▶ [DATA]
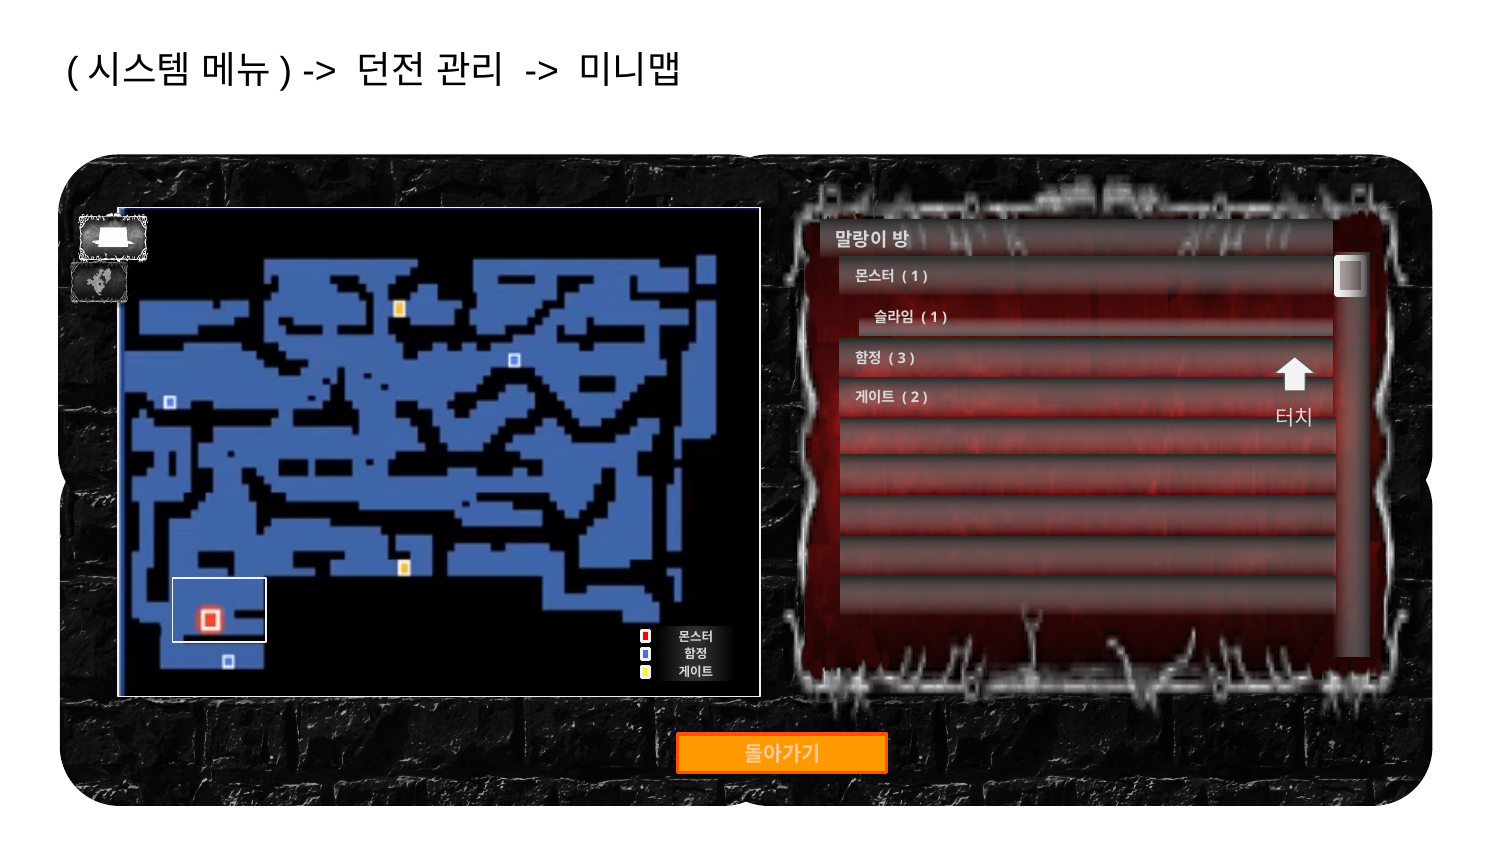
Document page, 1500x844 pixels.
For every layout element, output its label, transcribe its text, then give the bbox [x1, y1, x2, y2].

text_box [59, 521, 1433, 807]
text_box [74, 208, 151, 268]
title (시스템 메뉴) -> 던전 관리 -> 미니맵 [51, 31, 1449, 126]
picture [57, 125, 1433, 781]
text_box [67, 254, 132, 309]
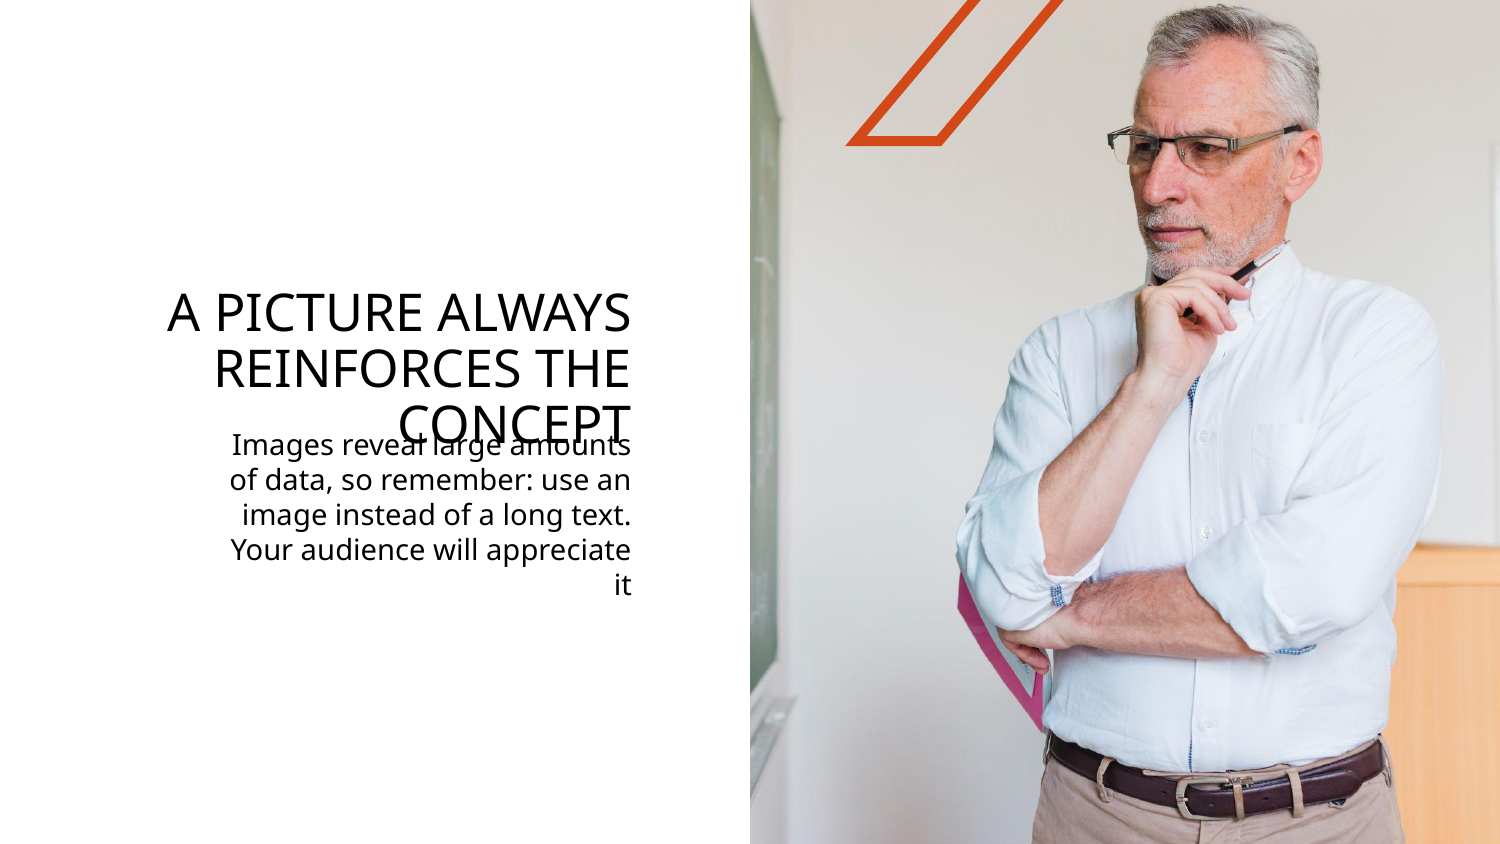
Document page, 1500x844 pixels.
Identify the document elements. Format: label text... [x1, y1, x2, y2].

▶ [WHAT THE TASK REQUIRES] When you reproduce the data shown above, keep each line exact and omit every picture.

▶ [YOUR SOLUTION]
Document page, 1500x844 pixels.
For every layout element, output its label, transcribe its text, then give the bbox [x1, y1, x2, y2].

text_box [59, 521, 1433, 807]
text_box [74, 208, 151, 268]
title (시스템 메뉴) -> 던전 관리 -> 미니맵 [51, 31, 1449, 126]
picture [57, 125, 1433, 781]
text_box [67, 254, 132, 309]
Document page, 1500x844 pixels.
Identify the document elements. Format: label text... [x1, y1, x2, y2].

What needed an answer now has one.